Australian Physiotherapy Association board member Rik Dawson met with Minister for Aged Care Ken Wyatt last week to discuss the inadequacies of the Aged Care Funding Instrument, which is currently under review.
The APA endorsed the fixed and variable elements of the University of Wollongong report into alternative aged care funding and suggested to the Minister that the variable payment should include a physiotherapy and mobility assessment to support residents to achieve optimal quality of life.
- What’s in the University of Wollongong report? Read our backgrounder here
The APA also proposed a third element allowing residents to choose which restorative therapies they received.
“Diverting funds from current passive pain management therapies to those that restore health and wellbeing, as well as manage pain, would allow residents to express their own health goals and choose which treatments they want to meet these goals,” Mr Dawson said.
“Physiotherapists and other AHPRA registered health practitioners would then be able to fulfil these requirements.”
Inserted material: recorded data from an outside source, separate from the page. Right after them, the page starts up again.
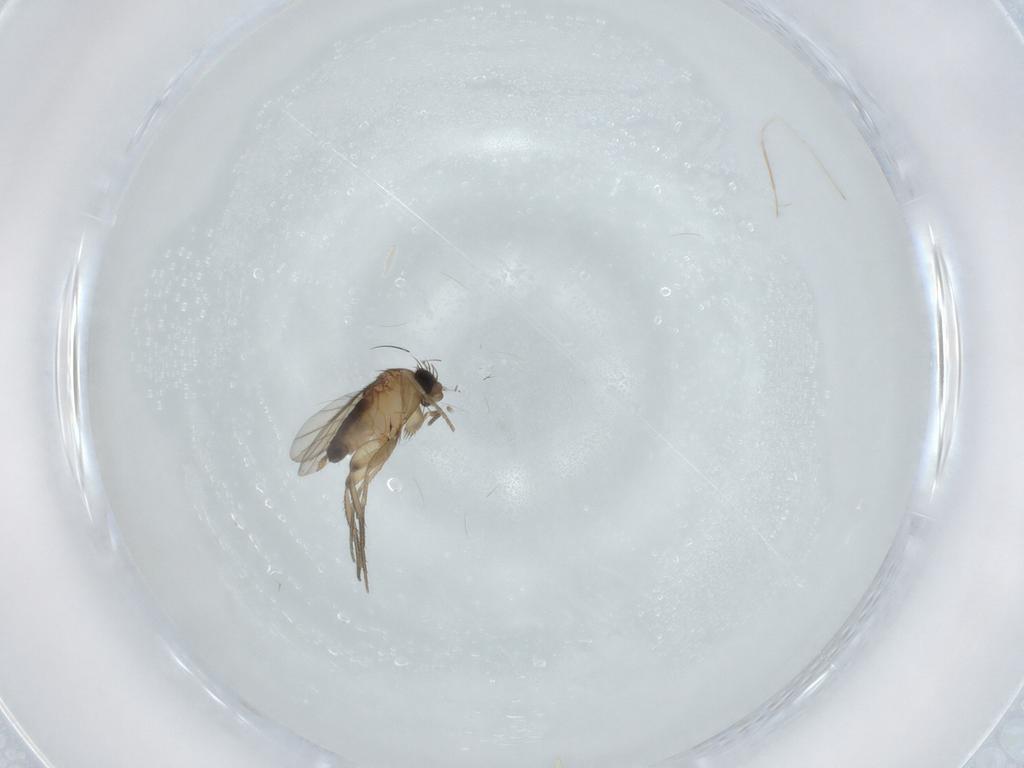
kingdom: Animalia
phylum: Arthropoda
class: Insecta
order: Diptera
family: Phoridae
The APA previously highlighted that the ACFI was too prescriptive and inadvertently provided incentives to channel physiotherapy care for passive pain management rather than for treatments that fostered residents’ independence and wellbeing (read our coverage here).
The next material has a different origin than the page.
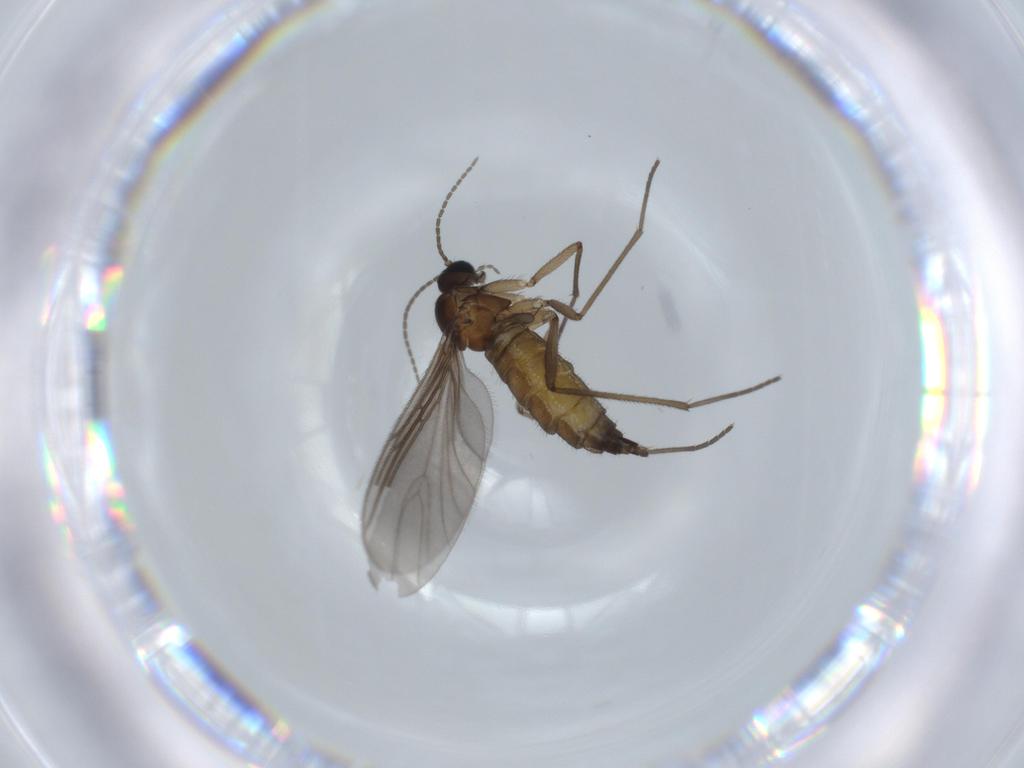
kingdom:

The APA has also called for a nationally managed data registry on mobility and falls on aged care residents so physiotherapists could monitor and work to improve health and wellness outcomes.
“It would be great if physios could work with older people and deliver a program based on their actual needs and health goals, such as improved walking, balance, falls prevention and general ability to maintain independence with the activities that are meaningful to them,” Mr Dawson said.
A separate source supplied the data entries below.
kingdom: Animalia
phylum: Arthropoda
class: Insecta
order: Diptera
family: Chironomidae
“Physios are frustrated by current ACFI funding constrictions, which don’t allow for these types of programs.”
The APA’s concern at current ACFI limitations to physiotherapy is supported by aged care policy consultant Jill Pretty, who was involved in the development of the funding tool.
She said the only claim for physiotherapy currently in ACFI was for pain and it required the physiotherapist to give ongoing treatment as required by the resident at least four days and a minimum of 80 minutes a week.
“If the physiotherapist attends four times a week it would require one session of 20 minutes. Frail older people cannot manage that amount of treatment in one session so currently it is very restrictive on which resident is able to receive this intensive treatment,” Ms Pretty told AAA.
“Although pain is an issue in frail older people, there are other conditions where exercise programs and improved mobility would significantly improve the quality of life of residents and allow them more choice and control of their care,” Ms Pretty said.
Minister Wyatt was unavailable for comment.